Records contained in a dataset
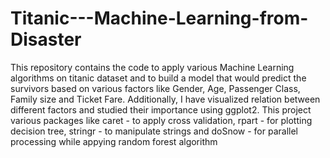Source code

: # Titanic---Machine-Learning-from-Disaster

This repository contains the code to apply various Machine Learning algorithms on titanic dataset and to build a model that would predict the survivors based on various factors like Gender, Age, Passenger Class, Family size and Ticket Fare. Additionally, I have visualized relation between different factors and studied their importance using ggplot2. This project various packages like caret - to apply cross validation, rpart - for plotting decision tree, stringr - to manipulate strings and doSnow - for parallel processing while appying random forest algorithm 
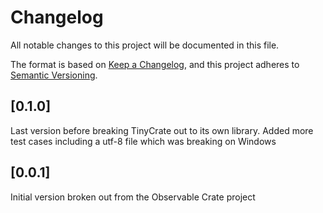 # Changelog

All notable changes to this project will be documented in this file.

The format is based on [Keep a Changelog](https://keepachangelog.com/en/1.0.0/),
and this project adheres to [Semantic Versioning](https://semver.org/spec/v2.0.0.html).

## [0.1.0]

Last version before breaking TinyCrate out to its own library. Added more test
cases including a utf-8 file which was breaking on Windows

## [0.0.1]

Initial version broken out from the Observable Crate project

**Exercise directions**
Having located the line containing "All notable changes", set it down along with every line after it through the end of the data, reproducing each exactly.

**Output for this task**
All notable changes to this project will be documented in this file.

The format is based on [Keep a Changelog](https://keepachangelog.com/en/1.0.0/),
and this project adheres to [Semantic Versioning](https://semver.org/spec/v2.0.0.html).

## [0.1.0]

Last version before breaking TinyCrate out to its own library. Added more test
cases including a utf-8 file which was breaking on Windows

## [0.0.1]

Initial version broken out from the Observable Crate project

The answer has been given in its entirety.